Work order. Looking through the material below, say how many lines contain the string "технологии" and add nothing more.
◆ ◆ ◆ ◆ ◆
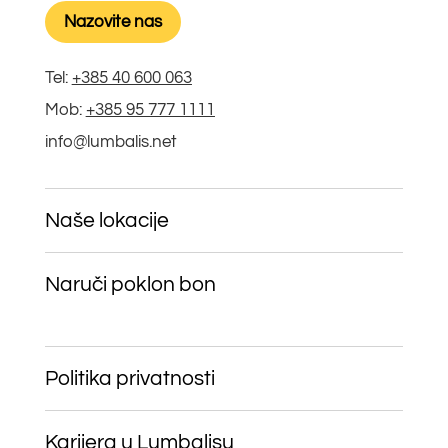
Nazovite nas
Tel:
+385 40 600 063
Mob:
+385 95 777 1111
info@lumbalis.net
Naše lokacije
Naruči poklon bon
Politika privatnosti
Karijera u Lumbalisu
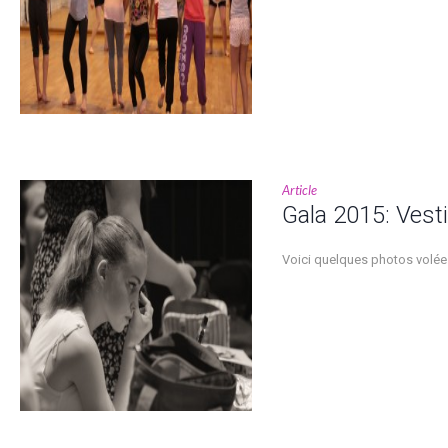
Article
Gala 2015: Vesti
Voici quelques photos volées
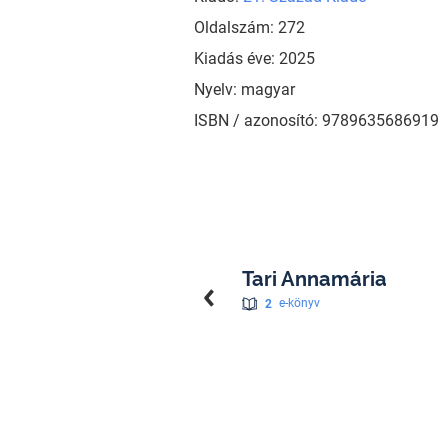
Oldalszám: 272
Kiadás éve: 2025
Nyelv: magyar
ISBN / azonosító: 9789635686919
Tari Annamária
2
e-könyv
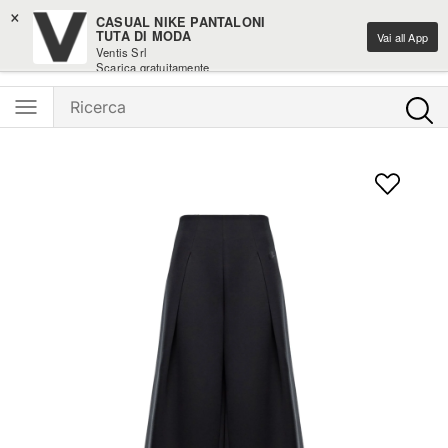
×
-10% sui nuovi arrivi moda
CASUAL NIKE PANTALONI
TUTA DI MODA
Vai all App
Ventis Srl
Ventis - L'e-shopping parla italiano
Scarica gratuitamente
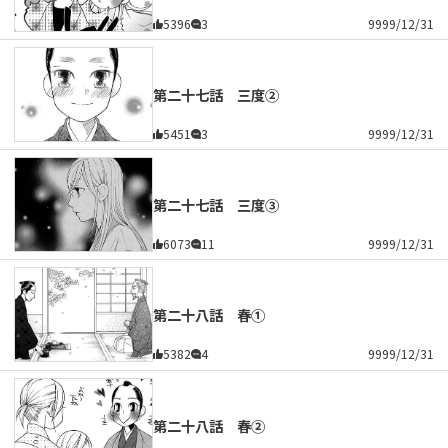
5396
3
9999/12/31
第二十七話 三度②
5451
3
9999/12/31
第二十七話 三度③
6073
11
9999/12/31
第二十八話 春①
5382
4
9999/12/31
第二十八話 春②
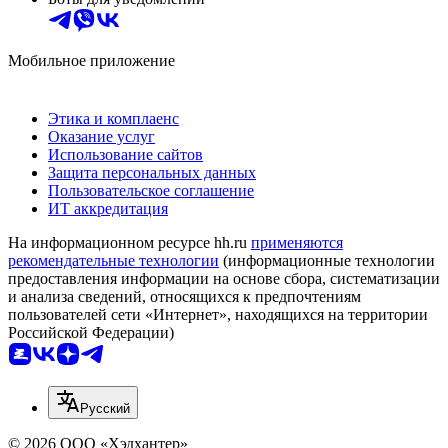
Мобильное приложение
Этика и комплаенс
Оказание услуг
Использование сайтов
Защита персональных данных
Пользовательское соглашение
ИТ аккредитация
На информационном ресурсе hh.ru
применяются
рекомендательные технологии
(информационные технологии
предоставления информации на основе сбора, систематизации
и анализа сведений, относящихся к предпочтениям
пользователей сети «Интернет», находящихся на территории
Российской Федерации)
Русский
© 2026 ООО «Хэдхантер»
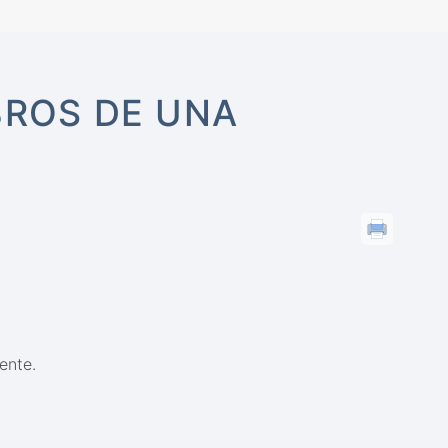
BROS DE UNA
ente.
◆ ◆ ◆ ◆ ◆
Answer to this problem. 2